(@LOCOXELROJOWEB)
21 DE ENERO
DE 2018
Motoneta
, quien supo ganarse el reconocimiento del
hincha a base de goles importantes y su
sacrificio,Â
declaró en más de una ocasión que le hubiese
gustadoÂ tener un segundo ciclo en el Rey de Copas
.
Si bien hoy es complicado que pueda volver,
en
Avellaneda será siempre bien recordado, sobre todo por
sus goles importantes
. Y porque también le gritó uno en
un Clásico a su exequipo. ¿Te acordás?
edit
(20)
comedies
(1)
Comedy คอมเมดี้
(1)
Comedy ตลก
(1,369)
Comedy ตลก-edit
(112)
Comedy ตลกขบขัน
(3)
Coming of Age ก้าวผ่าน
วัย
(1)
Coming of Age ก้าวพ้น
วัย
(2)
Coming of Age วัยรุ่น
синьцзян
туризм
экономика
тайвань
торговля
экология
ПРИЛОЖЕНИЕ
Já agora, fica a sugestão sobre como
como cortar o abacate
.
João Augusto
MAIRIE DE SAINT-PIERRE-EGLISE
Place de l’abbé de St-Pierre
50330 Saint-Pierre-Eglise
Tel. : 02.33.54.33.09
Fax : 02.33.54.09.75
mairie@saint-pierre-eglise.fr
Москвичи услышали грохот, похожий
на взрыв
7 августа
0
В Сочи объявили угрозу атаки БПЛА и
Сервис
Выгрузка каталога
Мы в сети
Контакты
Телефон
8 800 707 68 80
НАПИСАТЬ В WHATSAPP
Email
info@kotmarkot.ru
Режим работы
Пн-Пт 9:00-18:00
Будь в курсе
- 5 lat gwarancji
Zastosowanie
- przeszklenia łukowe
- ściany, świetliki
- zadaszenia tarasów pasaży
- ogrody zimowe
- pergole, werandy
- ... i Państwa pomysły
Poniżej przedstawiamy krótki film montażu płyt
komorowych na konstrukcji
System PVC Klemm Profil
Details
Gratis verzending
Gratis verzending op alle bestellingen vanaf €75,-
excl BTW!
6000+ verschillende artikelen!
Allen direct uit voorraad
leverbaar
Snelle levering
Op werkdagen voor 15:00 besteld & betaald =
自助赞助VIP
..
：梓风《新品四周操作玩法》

• _EXERCISE DESCRIPTION_: Would you reproduce the whole listing above, word for word?

• _OUTPUT OF THE TASK_:
(@LOCOXELROJOWEB)
21 DE ENERO
DE 2018
Motoneta
, quien supo ganarse el reconocimiento del
hincha a base de goles importantes y su
sacrificio,Â
declaró en más de una ocasión que le hubiese
gustadoÂ tener un segundo ciclo en el Rey de Copas
.
Si bien hoy es complicado que pueda volver,
en
Avellaneda será siempre bien recordado, sobre todo por
sus goles importantes
. Y porque también le gritó uno en
un Clásico a su exequipo. ¿Te acordás?
edit
(20)
comedies
(1)
Comedy คอมเมดี้
(1)
Comedy ตลก
(1,369)
Comedy ตลก-edit
(112)
Comedy ตลกขบขัน
(3)
Coming of Age ก้าวผ่าน
วัย
(1)
Coming of Age ก้าวพ้น
วัย
(2)
Coming of Age วัยรุ่น
синьцзян
туризм
экономика
тайвань
торговля
экология
ПРИЛОЖЕНИЕ
Já agora, fica a sugestão sobre como
como cortar o abacate
.
João Augusto
MAIRIE DE SAINT-PIERRE-EGLISE
Place de l’abbé de St-Pierre
50330 Saint-Pierre-Eglise
Tel. : 02.33.54.33.09
Fax : 02.33.54.09.75
mairie@saint-pierre-eglise.fr
Москвичи услышали грохот, похожий
на взрыв
7 августа
0
В Сочи объявили угрозу атаки БПЛА и
Сервис
Выгрузка каталога
Мы в сети
Контакты
Телефон
8 800 707 68 80
НАПИСАТЬ В WHATSAPP
Email
info@kotmarkot.ru
Режим работы
Пн-Пт 9:00-18:00
Будь в курсе
- 5 lat gwarancji
Zastosowanie
- przeszklenia łukowe
- ściany, świetliki
- zadaszenia tarasów pasaży
- ogrody zimowe
- pergole, werandy
- ... i Państwa pomysły
Poniżej przedstawiamy krótki film montażu płyt
komorowych na konstrukcji
System PVC Klemm Profil
Details
Gratis verzending
Gratis verzending op alle bestellingen vanaf €75,-
excl BTW!
6000+ verschillende artikelen!
Allen direct uit voorraad
leverbaar
Snelle levering
Op werkdagen voor 15:00 besteld & betaald =
自助赞助VIP
..
：梓风《新品四周操作玩法》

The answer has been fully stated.